# Die besten Rutenbänder(-alternativen) - eure Meinung.



## Cormoraner (14. Dezember 2015)

Moin Leute,
ich habe schon viel rumprobiert. 

Gekaufte Rutenbänder sind recht teuer und halten nicht lange. Klett-Kabelbinder sind im Endeffekt nichts anderes aber überzeugen genauso wenig.

Ein alter Angelkollege nutzt solche Silikon Rouladenbinder und ist sehr zufrieden - die Teile kosten um 1€ pro Stk.

Ich suche immernoch nach einer guten und günstigen aber haltbaren Lösung. Wer hat eine Idee aus der Praxis? :m


----------



## Alex.k (14. Dezember 2015)

*AW: Die besten Rutenbänder(-alternativen) - eure Meinung.*

Nimm einfach Pflanzenhalterklammern. Die bekommst du ganz billig und erfüllen ihren Zweck besser als jeder Klettverschluss!

Edit: Würde mir aber selbst zusammenbauen. Sehr günstige Variante hier zu sehen: https://www.youtube.com/watch?v=6dxm2inu4wc

Habe ich mir auch 20 Stück zusammengebaut und die Kiste reingelegt.

Grüße.


----------



## jkc (14. Dezember 2015)

*AW: Die besten Rutenbänder(-alternativen) - eure Meinung.*

Hi, ich habe für alle meine Ruten ne Kombi aus diesem und diesem.
Bzw. ein "tip tector" plus ein bis zwei Klettbänder pro Rute.
Relativ kostspielig aber gut. "Verbraucht" habe ich davon noch nichts.
Edti: Ich wickel Die Rutenbänder immer so, dass zwischen den beiden Rutenteilen ein Stück Bändchen als Abstandhalter / Klapperschutz fungiert.

Grüße JK


----------



## Cormoraner (14. Dezember 2015)

*AW: Die besten Rutenbänder(-alternativen) - eure Meinung.*

1. Variante sagt mir nicht so zu, 2. kenne ich und ist recht interessant. Muss ich nur Material finden - deswegen online bestellen ist blöd.


----------



## PirschHirsch (14. Dezember 2015)

*AW: Die besten Rutenbänder(-alternativen) - eure Meinung.*

Ich benutze keine Rutenbänder, sondern solche "Neoprensocken" (= längliche Rutenschutzkappen) - halten die demontierte Rute zusammen und schützen gleichzeitig noch die beiden Enden.


----------



## degl (14. Dezember 2015)

*AW: Die besten Rutenbänder(-alternativen) - eure Meinung.*

Aaaah,     zu spät gesehen..........vor ner Woche gabs für ganz kleines Geld Silikonbänder für Weihnachtsdekoration bei Aldi .......

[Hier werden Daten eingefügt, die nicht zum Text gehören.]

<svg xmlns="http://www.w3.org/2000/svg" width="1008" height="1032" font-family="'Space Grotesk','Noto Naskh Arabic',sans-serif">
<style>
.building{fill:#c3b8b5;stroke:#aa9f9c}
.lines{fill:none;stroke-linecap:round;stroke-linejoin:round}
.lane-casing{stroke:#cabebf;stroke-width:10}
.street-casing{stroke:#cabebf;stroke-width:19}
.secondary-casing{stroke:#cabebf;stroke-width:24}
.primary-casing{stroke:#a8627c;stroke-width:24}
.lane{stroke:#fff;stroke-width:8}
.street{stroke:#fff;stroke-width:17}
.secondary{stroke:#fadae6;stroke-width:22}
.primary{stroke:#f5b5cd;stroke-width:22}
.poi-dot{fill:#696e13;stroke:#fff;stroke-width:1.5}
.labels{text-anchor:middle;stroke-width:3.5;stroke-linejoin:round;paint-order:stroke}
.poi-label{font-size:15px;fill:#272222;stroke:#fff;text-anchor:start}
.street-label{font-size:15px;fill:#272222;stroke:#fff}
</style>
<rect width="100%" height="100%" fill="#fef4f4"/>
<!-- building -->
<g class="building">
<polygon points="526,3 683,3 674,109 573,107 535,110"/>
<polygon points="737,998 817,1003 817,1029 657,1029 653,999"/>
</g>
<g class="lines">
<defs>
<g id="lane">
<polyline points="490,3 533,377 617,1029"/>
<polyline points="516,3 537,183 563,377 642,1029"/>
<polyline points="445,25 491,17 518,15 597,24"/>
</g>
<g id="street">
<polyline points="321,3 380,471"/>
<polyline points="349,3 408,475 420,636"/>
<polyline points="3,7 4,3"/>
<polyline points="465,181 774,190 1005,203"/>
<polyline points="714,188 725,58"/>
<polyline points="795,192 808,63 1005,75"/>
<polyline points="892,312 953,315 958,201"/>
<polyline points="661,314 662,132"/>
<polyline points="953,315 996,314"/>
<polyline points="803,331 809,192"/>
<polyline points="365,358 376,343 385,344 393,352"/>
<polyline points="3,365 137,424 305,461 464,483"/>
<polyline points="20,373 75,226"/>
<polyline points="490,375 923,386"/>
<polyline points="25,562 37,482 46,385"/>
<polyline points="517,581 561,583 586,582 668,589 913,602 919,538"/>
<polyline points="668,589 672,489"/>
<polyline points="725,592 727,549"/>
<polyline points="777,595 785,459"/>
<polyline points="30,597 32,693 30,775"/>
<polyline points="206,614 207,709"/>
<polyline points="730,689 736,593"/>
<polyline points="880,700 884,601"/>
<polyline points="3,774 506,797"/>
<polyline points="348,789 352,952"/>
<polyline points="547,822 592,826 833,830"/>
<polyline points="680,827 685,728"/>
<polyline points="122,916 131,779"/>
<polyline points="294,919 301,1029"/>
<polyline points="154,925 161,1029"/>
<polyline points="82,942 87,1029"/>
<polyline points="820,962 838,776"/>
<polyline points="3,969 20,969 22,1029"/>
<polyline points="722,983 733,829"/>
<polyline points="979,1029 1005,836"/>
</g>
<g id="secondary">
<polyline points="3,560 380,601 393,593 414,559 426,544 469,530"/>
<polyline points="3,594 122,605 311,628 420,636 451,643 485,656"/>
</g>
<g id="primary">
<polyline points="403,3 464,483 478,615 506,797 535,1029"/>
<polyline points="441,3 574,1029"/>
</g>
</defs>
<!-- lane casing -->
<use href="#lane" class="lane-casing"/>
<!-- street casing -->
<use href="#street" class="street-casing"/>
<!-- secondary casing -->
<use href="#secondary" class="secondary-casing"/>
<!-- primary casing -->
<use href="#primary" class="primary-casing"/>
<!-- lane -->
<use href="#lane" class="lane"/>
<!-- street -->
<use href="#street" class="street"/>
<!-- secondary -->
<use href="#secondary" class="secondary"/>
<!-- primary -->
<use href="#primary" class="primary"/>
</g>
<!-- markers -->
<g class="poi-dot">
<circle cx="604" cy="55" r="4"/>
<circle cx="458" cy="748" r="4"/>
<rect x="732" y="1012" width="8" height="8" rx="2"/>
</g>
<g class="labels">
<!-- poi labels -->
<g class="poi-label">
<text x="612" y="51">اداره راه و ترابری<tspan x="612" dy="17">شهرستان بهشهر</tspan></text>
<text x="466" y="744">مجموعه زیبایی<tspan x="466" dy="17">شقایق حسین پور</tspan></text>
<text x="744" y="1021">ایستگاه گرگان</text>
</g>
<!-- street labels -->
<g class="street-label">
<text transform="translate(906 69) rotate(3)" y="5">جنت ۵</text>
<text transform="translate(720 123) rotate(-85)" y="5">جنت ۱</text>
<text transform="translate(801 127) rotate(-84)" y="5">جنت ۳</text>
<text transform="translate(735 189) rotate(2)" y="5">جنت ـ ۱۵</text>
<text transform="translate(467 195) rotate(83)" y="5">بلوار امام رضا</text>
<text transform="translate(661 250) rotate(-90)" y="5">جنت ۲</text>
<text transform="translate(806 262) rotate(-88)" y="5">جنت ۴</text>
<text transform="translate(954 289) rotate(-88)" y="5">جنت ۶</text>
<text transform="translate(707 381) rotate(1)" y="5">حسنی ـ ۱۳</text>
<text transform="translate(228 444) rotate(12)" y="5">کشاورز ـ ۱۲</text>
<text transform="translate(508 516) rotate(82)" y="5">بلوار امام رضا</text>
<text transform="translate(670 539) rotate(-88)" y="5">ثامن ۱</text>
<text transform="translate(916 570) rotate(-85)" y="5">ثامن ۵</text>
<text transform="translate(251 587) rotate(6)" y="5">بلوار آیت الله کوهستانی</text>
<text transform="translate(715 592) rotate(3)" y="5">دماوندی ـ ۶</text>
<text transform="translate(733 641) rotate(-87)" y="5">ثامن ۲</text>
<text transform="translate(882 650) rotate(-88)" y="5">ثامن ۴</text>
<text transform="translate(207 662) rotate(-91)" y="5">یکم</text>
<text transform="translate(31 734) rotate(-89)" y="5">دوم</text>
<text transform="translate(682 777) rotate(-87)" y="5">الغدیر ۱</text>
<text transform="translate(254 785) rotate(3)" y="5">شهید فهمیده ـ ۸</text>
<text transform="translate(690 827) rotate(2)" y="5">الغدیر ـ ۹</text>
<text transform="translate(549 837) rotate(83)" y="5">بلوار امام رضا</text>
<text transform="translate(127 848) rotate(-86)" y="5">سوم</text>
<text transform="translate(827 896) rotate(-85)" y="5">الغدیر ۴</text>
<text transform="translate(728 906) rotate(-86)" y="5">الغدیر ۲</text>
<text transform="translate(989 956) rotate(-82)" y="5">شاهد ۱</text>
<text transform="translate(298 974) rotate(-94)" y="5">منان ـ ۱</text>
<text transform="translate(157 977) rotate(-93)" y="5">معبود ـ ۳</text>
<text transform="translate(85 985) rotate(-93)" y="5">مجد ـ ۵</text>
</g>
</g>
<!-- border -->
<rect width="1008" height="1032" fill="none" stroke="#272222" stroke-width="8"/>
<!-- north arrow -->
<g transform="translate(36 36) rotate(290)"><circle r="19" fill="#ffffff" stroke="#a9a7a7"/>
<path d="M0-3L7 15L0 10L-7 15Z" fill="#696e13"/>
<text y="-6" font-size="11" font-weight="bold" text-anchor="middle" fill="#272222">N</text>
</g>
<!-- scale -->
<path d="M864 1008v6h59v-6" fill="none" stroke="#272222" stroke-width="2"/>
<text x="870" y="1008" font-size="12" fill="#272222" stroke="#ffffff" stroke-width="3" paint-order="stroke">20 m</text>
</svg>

Herrliche Teile um Ruten zum Transport zu fixieren und immer wieder verwendbar#6

gruß degl

Mglw. gibts davon ja noch welche


----------



## Fr33 (14. Dezember 2015)

*AW: Die besten Rutenbänder(-alternativen) - eure Meinung.*

Ich hab das Problem, dass ich die Teile gerne mal verliere. Gerade abends am Wasser oder im hohen Grad. Teilweise aus der Tasche gefallen... Kacke!


Ich nutze daher seit 1 Jahr die Teile hier: 


http://m.rossmann.de/produkte/for-your-Beauty/Haargummis/4305615262536.html


Einfach mal die Freundin/ Frau fragen ob die beim nächsten Drogeriebesuch einem ne Ladung mitbringt. Vorallem die Neon-Farben sind soll - denn die findet mal eig immer wieder  Beim Angeln beide Gummis unten am Rutenende drumzwirbeln und gut ist. Da drückt sich auch nix ins Kork oder Duplon.....


----------



## vermesser (14. Dezember 2015)

*AW: Die besten Rutenbänder(-alternativen) - eure Meinung.*

Also ich nutz entweder Klettbänder (6 Stück für 1 Euro in unterschiedlichen Farben bei Tedi) oder sog. Hundeschuhe aus Neopren vom Kik (die gab es da mal für 10 Cent für 2 Stück).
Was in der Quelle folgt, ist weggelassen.